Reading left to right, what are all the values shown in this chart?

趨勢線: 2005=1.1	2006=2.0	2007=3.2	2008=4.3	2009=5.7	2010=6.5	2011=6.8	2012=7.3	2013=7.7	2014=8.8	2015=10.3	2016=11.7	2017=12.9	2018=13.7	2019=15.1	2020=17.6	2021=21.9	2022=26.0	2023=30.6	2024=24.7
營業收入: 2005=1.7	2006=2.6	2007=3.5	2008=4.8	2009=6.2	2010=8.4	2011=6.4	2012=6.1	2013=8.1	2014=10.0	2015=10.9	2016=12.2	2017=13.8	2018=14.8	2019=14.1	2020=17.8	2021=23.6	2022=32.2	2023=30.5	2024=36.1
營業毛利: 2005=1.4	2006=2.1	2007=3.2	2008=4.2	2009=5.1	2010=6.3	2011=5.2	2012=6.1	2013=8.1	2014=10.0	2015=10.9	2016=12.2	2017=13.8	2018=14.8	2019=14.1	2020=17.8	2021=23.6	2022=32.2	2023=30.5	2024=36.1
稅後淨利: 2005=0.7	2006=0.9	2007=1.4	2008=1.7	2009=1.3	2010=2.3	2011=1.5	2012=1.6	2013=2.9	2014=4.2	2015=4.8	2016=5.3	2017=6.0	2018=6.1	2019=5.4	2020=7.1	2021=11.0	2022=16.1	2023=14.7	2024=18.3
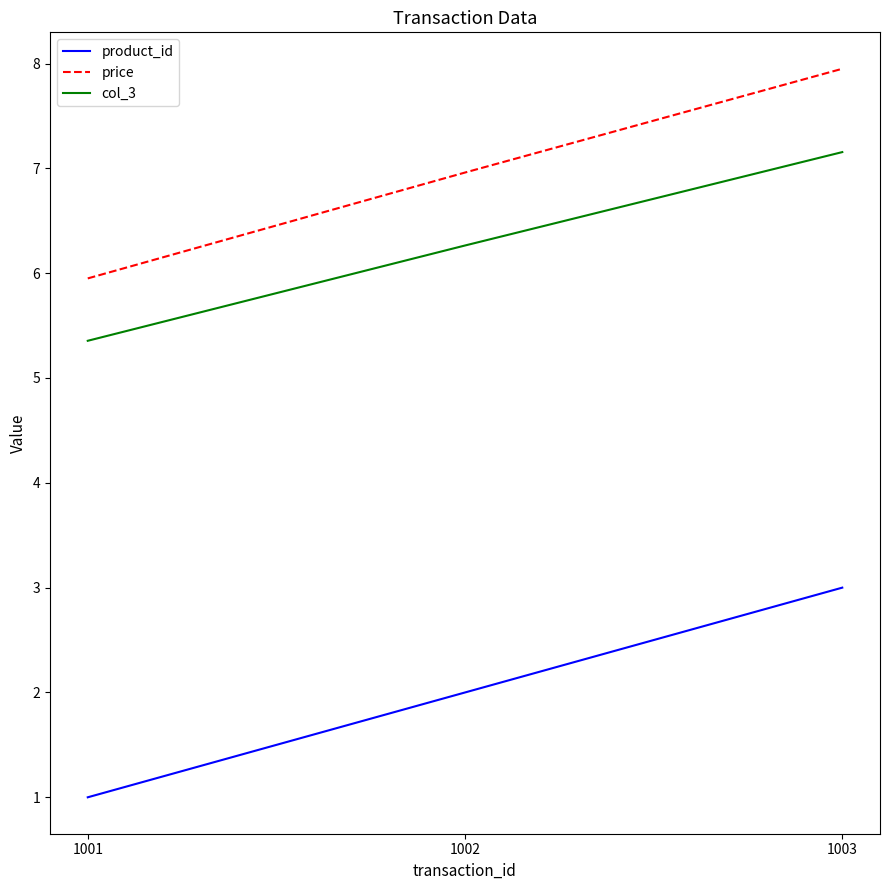

Between 1001 and 1002, which series saw the biggest shift?

price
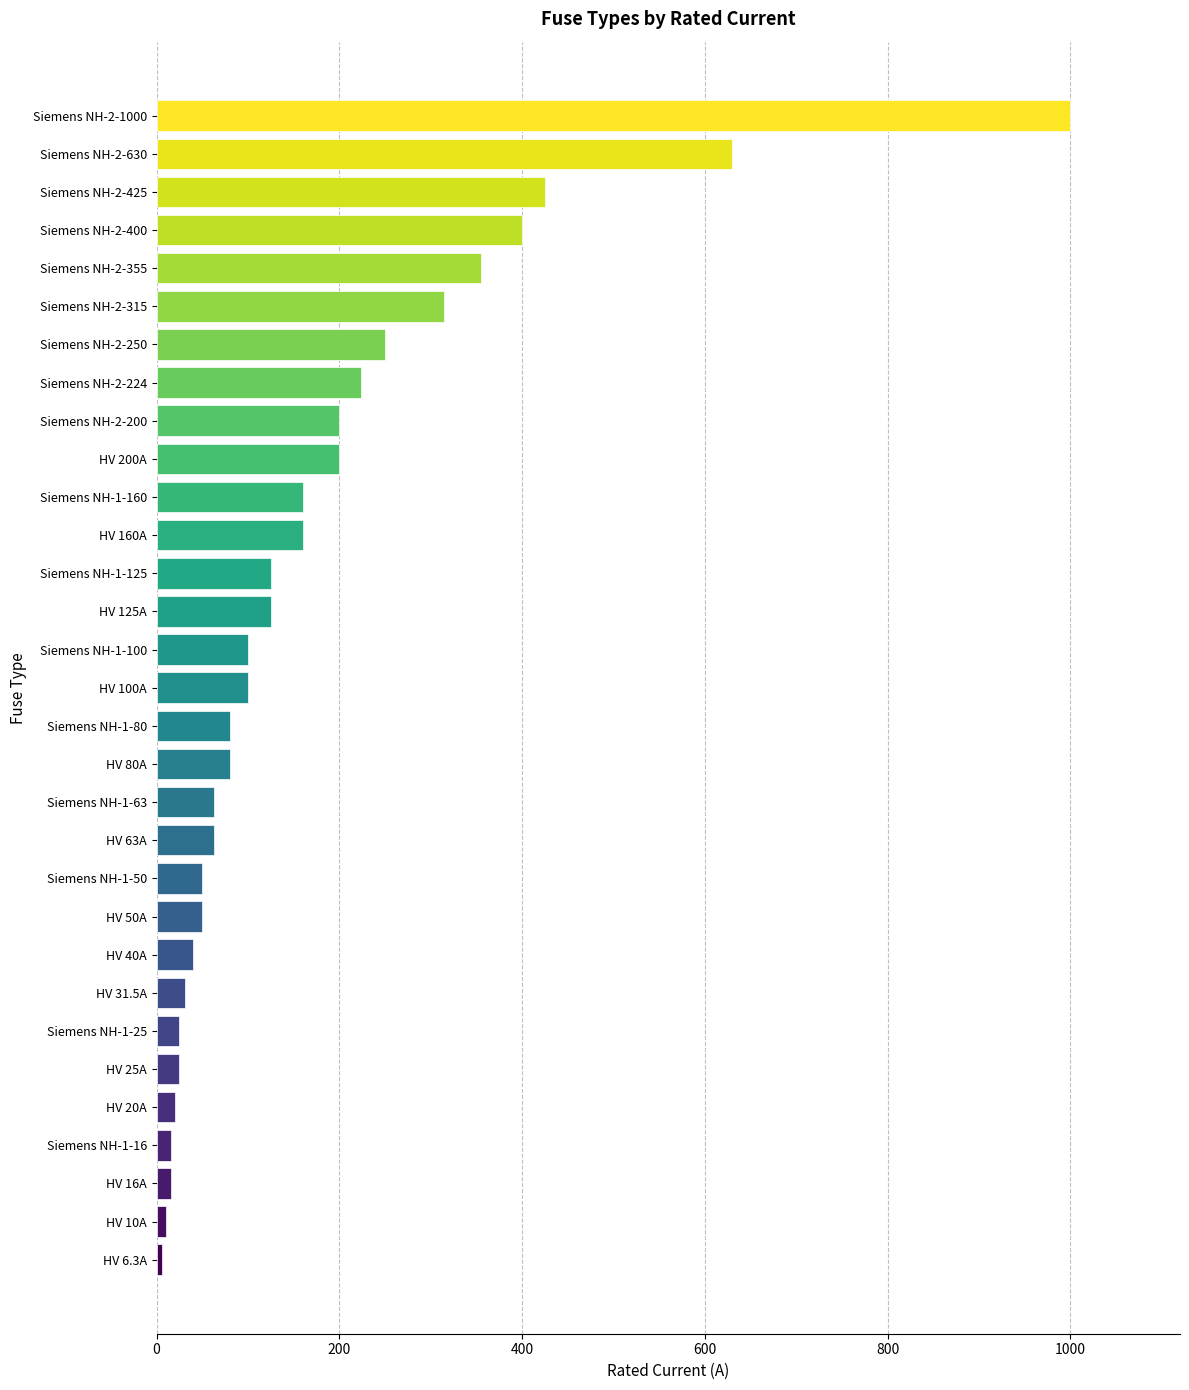

What is the label of the 29th bar from the bottom?

Siemens NH-2-425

☆ ☆ ☆ ☆ ☆ ☆ ☆

▶ WHAT THE EXERCISE ASKS: Starting at the line with "Between 1001 and" and continuing through the last line of the records, replace "biggest" with "largest" and reproduce those lines with nothing else changed. Omit the pictures from your answer.

▶ RESPONSE BELOW:
Between 1001 and 1002, which series saw the largest shift?

price

What is the label of the 29th bar from the bottom?

Siemens NH-2-425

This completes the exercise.